**Passage provided:**

Photography: Technique and Practical Advice

4 Technique and Practical Advice

 

Getting a Sharp Image

 

Another good reason to get a tripod is for sharpness. Use a tripod to ensure that the camera is focussed upon your product, and then use the self timer (built into most cameras and phones) to take the image. Even when the camera is fitted to a tripod, the movement when pressing the shutter button can still affect sharpness. Even if this isn’t immediately noticeable, and doesn’t appear as a blur, it can reduce the sharpness of the image overall, so remember to use the self timer!

Inexpensive tripods can be easily obtained and will greatly improve the sharpness of your product images. If the tripod is lightweight, use a sandbag to prevent any movement.

In some scenes automatic focus can struggle to accurately recognise the focus point you need. Similarly, manual focusing can sometimes be difficult if there isn’t an area of high contrast for you to focus on. In these situations, it can be handy to have something else to focus upon and place in the scene. Anything that is very sharp and can be placed either against or by the side of your product can be used. Something like a barcode printed out is ideal, and can be quickly moved out of the shot.

Sharpness is very important with small objects, such as this jewellery above. It’s also very noticeable on things like lettering/typography within your work. Even this glasswork features lines in the design which would be lost if the image wasn’t sharp enough.

**The data:**
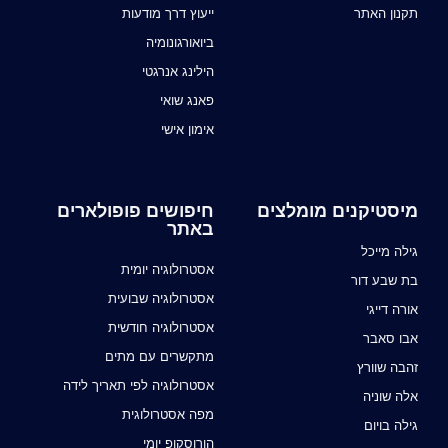
תקנון האתר
ייעוץ דרך מודעות
ביואורגונומיה
הילינג אנרגטי
פאנג שואי
אימון אישי
מיסטיקנים מומלצים
חיפושים פופולארים
באתר
גילה מייכל
אסטרולוגיה יומית
בת שבע דור
אסטרולוגיה שבועית
אורה דייגי
אסטרולוגיה חודשית
אבו סאבר
מתקשרים עם מתים
זהבה שוורץ
אסטרולוגיה לפי תאריך לידה
אלה שוניה
מפה אסטרולוגית
גילה בויום
הורוסקופ יומי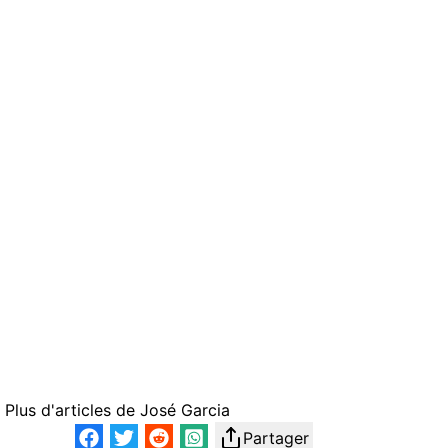
Plus d'articles de
José Garcia
Partager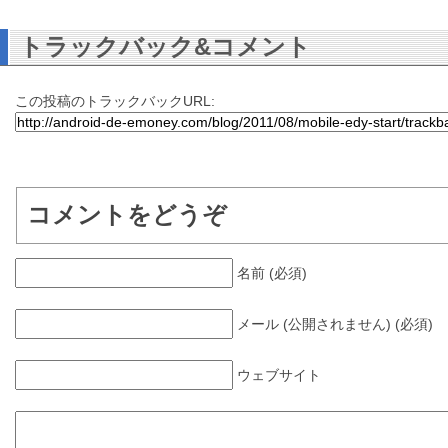
トラックバック&コメント
この投稿のトラックバックURL:
コメントをどうぞ
名前 (必須)
メール (公開されません) (必須)
ウェブサイト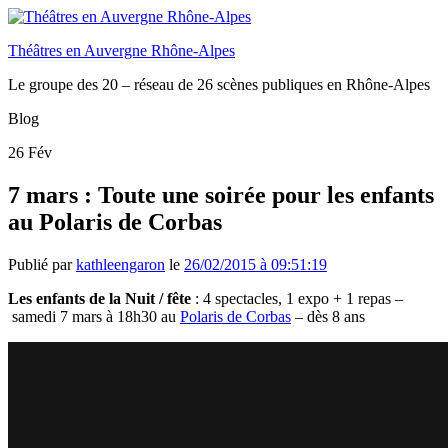
Théâtres en Auvergne Rhône-Alpes
Le groupe des 20 – réseau de 26 scènes publiques en Rhône-Alpes
Blog
26
Fév
7 mars : Toute une soirée pour les enfants
au Polaris de Corbas
Publié par
kathleengaron
le
26/02/2015 à 09:51:19
Les enfants de la Nuit / fête
: 4 spectacles, 1 expo + 1 repas –
samedi 7 mars à 18h30 au
Polaris de Corbas
– dès 8 ans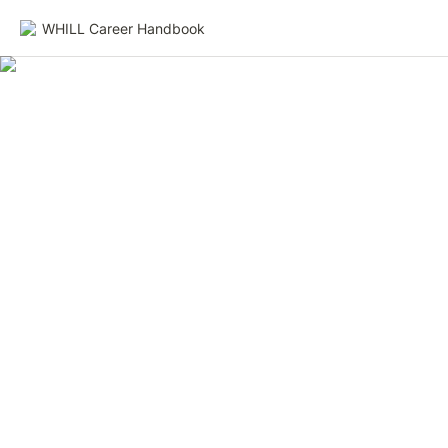
WHILL Career Handbook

**Task:**
According to the photography advice, what is an ideal sharp thing to place in the scene when the camera struggles to focus?

**Answer space:**
A printed-out barcode.